Despite Unica's claim that the hybrid model of integration will combine the "best of both worlds"--keeping part of the solution on premises while the other part of the solution would be on-demand--Kimberly Collins, research vice president at Gartner, suggests that integration is also one of the biggest challenges the company will face. Although both segments of the hybrid solution are based on the programming language known as Java Platform, Enterprise Edition (Java EE), Collins says, the integration has to bring about a "seamless" transition between on-demand and on-ramp service. Particularly for larger enterprises that might have an on-ramp solution, or for corporations that choose to adopt one later on, there needs to be a common code base. As an example, Collins suggests that companies may want financial information kept on-premise, while on-demand could be used to "open up a network of agencies." Whether Unica will be able to deliver remains unclear, Collins notes. "How [Unica] chooses to integrate will be the key for the success of the hybrid model," she says.
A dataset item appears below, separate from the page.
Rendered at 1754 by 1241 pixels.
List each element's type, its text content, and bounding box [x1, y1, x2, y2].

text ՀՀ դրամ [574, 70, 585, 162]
Nevertheless, Collins believes that this acquisition can bring about innovation and a great deal of potential for the overall market. "MarketingCentral probably has more experience in the creative side of marketing, so it brings experience in new areas of marketing to Unica," she says. MRM companies are quite small, usually totaling no more than $10 million in revenue per year. Therefore, Collins anticipates that being snapped up by a larger, more recognized corporation like Unica will bring "greater viability to a product in [the MRM] space, which should give it greater growth opportunities."
The acquisition is subject to customary closing conditions and is expected to close in late July.
Also on Monday, but after the markets closed, Unica released preliminary financial results for its third fiscal quarter, which ended June 30.
Despite what the company called "strong cash flow" in the quarter, and a slight year-over-year increase in third-quarter revenue (approximately $23.0 million compared to $21.7 million), Unica predicted license revenue for the quarter would be approximately $7.0 million, far below analysts' expectations.
"We are disappointed with the financial results we expect to deliver for the third quarter," Lee said in a statement released Monday evening. "A number of license transactions in our original forecast did not close in the quarter primarily due to sales execution issues, though we currently expect that a majority of these transactions will close in future quarters." He added, "We are optimistic that the sales execution issues we are facing are within our control."